When set to true the original file is passed along the pipe along with all translated files. If the setting is a regular expression then only files with a matching (original) filename will be included. If the option is instead a string then the filename is searched for this substring.

Flow graph:

source.file -> source.file       -> original content
            -> source-lang1.file -> translated content
            -> source-lang2.file -> translated content

verbose

Type: boolean
Default: false

This option will log a lot more information to the console. Enable this if you can't quite get the plugin to do what you want it to and need some more details.

Translation Files

A number of formats are supported from where we can read translations:

JSON

{
  "token1": "translation1",
  "section1": {
    "token2": "translation2",
    "subsection1": {
      "token3": "translation3"
    }
  }
}

This results in 3 tokens that look like this (With default delimiter settings):

R.token1 = translation1
R.section1.token2 = translation2
R.section1.subsection1.token3 = translation3

JS

Similar to JSON you can just use node.js module and export your json:

module.exports = {
  token1: 'translation1',
  section1: {
    token2: 'translation2', // This format also allows comments
    subsection1: {
      token3: 'translation3'
    }
  }
}

The tokens map the same way as a JSON file would. If you don't know which format to choose I would suggest this one.

CSV

In this format all except for the last readable field will make up the token. The last field will be the translation. To get the same output as with the previous examples the file would look something like this:

token1,,,translation1
token2,section1,,translation2
token3,section1,subsection1,translation3

This library doesn't really check for a correct CSV format and also doesn't assume a header line. It just scans for fields that it can use to build it's keys. Another valid format to read translations would be this non standard csv file:

token1,translation1
token2,section1,translation2
token3,section1,subsection1,translation3

If you have fields with , in them you can escape them ", which in turn can also be escaped using \".

INI

The standard .ini format is supported as well, but only supports one level of nesting. You can simulate multiple levels though:

token1=translation1

[section1]
token2=translation2

[section1.subsection1]
token3=translation3

Tips and Tricks

Dynamic scripts based on language

Sometimes you have dynamic scripts that you generate where you want to react differently based on the language that is being used. For example let's say that you have a javascript file and need the language to be available from a variable. Simply set up the plugin to run before the script is being executed on the script itself and include a line such as var lang = 'R.lang'. All you have to do to make this working is have a key in your definition with the name "lang".

Placeholder formatting

Again if you replace the string that is already there it is easy to integrate with existing formatting functions. Run the plugin before the script is being executed and you can make use of formatters such as sprintf, util.format, console.log and others. Since it's common to use gulp for browser projects here's a simple formatting function you can make use of (taken from StackOverflow):

/**
 * Add formating function to string objects.
 * @returns {string}
 */
String.prototype.format = function () {
    var args = arguments;
    return this.replace(/\{\{|}}|\{(\d+)}/g, function (m, n) {
        if (m == "{{") { return "{"; }
        if (m == "}}") { return "}"; }
        return args[n];
    });
};

With a function like this you can create smarter translations such as:

token1={0} is {1}, isn't it?

"R.token1".format('JS', 'awesome');

=> "JS is awesome, isn't it?"

Feature Ideas for the future

Maybe I'll implement these one day, maybe not.

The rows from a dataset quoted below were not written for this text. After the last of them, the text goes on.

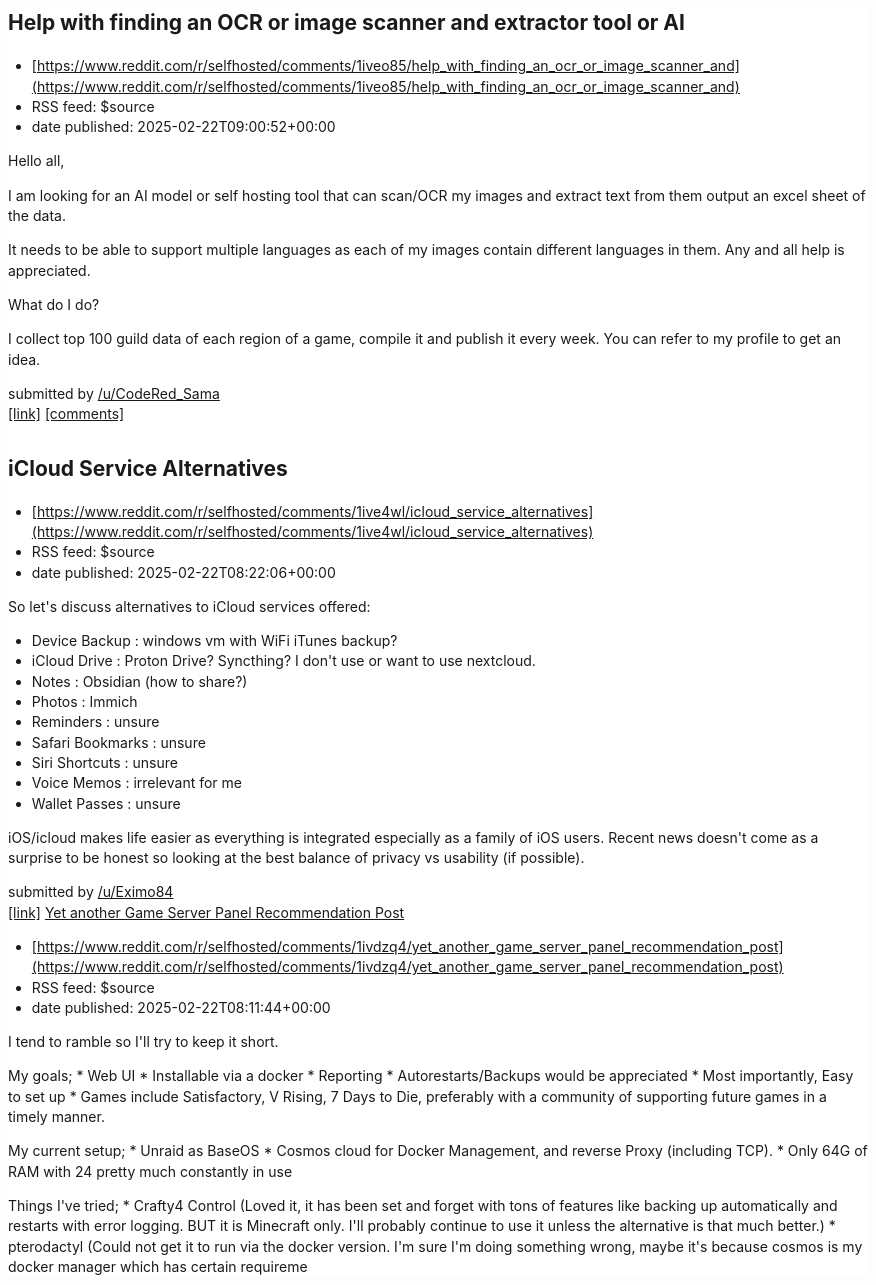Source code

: ## Help with finding an OCR or image scanner and extractor tool or AI
 - [https://www.reddit.com/r/selfhosted/comments/1iveo85/help_with_finding_an_ocr_or_image_scanner_and](https://www.reddit.com/r/selfhosted/comments/1iveo85/help_with_finding_an_ocr_or_image_scanner_and)
 - RSS feed: $source
 - date published: 2025-02-22T09:00:52+00:00

<div class="md"><p>Hello all,</p> <p>I am looking for an AI model or self hosting tool that can scan/OCR my images and extract text from them output an excel sheet of the data.</p> <p>It needs to be able to support multiple languages as each of my images contain different languages in them. Any and all help is appreciated.</p> <p>What do I do?</p> <p>I collect top 100 guild data of each region of a game, compile it and publish it every week. You can refer to my profile to get an idea.</p> </div> &#32; submitted by &#32; <a href="https://www.reddit.com/user/CodeRed_Sama"> /u/CodeRed_Sama </a> <br/> <span><a href="https://www.reddit.com/r/selfhosted/comments/1iveo85/help_with_finding_an_ocr_or_image_scanner_and/">[link]</a></span> &#32; <span><a href="https://www.reddit.com/r/selfhosted/comments/1iveo85/help_with_finding_an_ocr_or_image_scanner_and/">[comments]</a></span>

## iCloud Service Alternatives
 - [https://www.reddit.com/r/selfhosted/comments/1ive4wl/icloud_service_alternatives](https://www.reddit.com/r/selfhosted/comments/1ive4wl/icloud_service_alternatives)
 - RSS feed: $source
 - date published: 2025-02-22T08:22:06+00:00

<div class="md"><p>So let&#39;s discuss alternatives to iCloud services offered:</p> <ul> <li>Device Backup : windows vm with WiFi iTunes backup?</li> <li>iCloud Drive : Proton Drive? Syncthing? I don&#39;t use or want to use nextcloud. </li> <li>Notes : Obsidian (how to share?)</li> <li>Photos : Immich</li> <li>Reminders : unsure</li> <li>Safari Bookmarks : unsure</li> <li>Siri Shortcuts : unsure</li> <li>Voice Memos : irrelevant for me</li> <li>Wallet Passes : unsure</li> </ul> <p>iOS/icloud makes life easier as everything is integrated especially as a family of iOS users. Recent news doesn&#39;t come as a surprise to be honest so looking at the best balance of privacy vs usability (if possible).</p> </div> &#32; submitted by &#32; <a href="https://www.reddit.com/user/Eximo84"> /u/Eximo84 </a> <br/> <span><a href="https://www.reddit.com/r/selfhosted/comments/1ive4wl/icloud_service_alternatives/">[link]</a></span> &#32; <span><a href="https://www.reddit.

## Yet another Game Server Panel Recommendation Post
 - [https://www.reddit.com/r/selfhosted/comments/1ivdzq4/yet_another_game_server_panel_recommendation_post](https://www.reddit.com/r/selfhosted/comments/1ivdzq4/yet_another_game_server_panel_recommendation_post)
 - RSS feed: $source
 - date published: 2025-02-22T08:11:44+00:00

<div class="md"><p>I tend to ramble so I&#39;ll try to keep it short. </p> <p>My goals; * Web UI * Installable via a docker * Reporting * Autorestarts/Backups would be appreciated * Most importantly, Easy to set up * Games include Satisfactory, V Rising, 7 Days to Die, preferably with a community of supporting future games in a timely manner. </p> <p>My current setup; * Unraid as BaseOS * Cosmos cloud for Docker Management, and reverse Proxy (including TCP). * Only 64G of RAM with 24 pretty much constantly in use</p> <p>Things I&#39;ve tried; * Crafty4 Control (Loved it, it has been set and forget with tons of features like backing up automatically and restarts with error logging. BUT it is Minecraft only. I&#39;ll probably continue to use it unless the alternative is that much better.) * pterodactyl (Could not get it to run via the docker version. I&#39;m sure I&#39;m doing something wrong, maybe it&#39;s because cosmos is my docker manager which has certain requireme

  • Replace links to standard versions with internationalized versions (can probably also just be done with using tokens for imports)
  • Extract non code strings from source and list them as still missing translations (difficult to doif this should work for any type of source file
  • Warn about unused translation strings (probably easy to do, but not sure if it's worth the effort)
  • Make translations available as environment variables in jade/js/coffeescript/etc. (although you can already replace strings anywhere)
  • Support streams... although that seems like a pain to implement
  • Support printing of token trees if they are nested (as a json object that can e.g. be parsed by another script... although at this point you might just as well include the original source file and not have it run through here.)
  • Look for language files recursively
  • Merge multiple language files (Using some sort of merge pattern? or by just merging files that have the same filename without ext & path)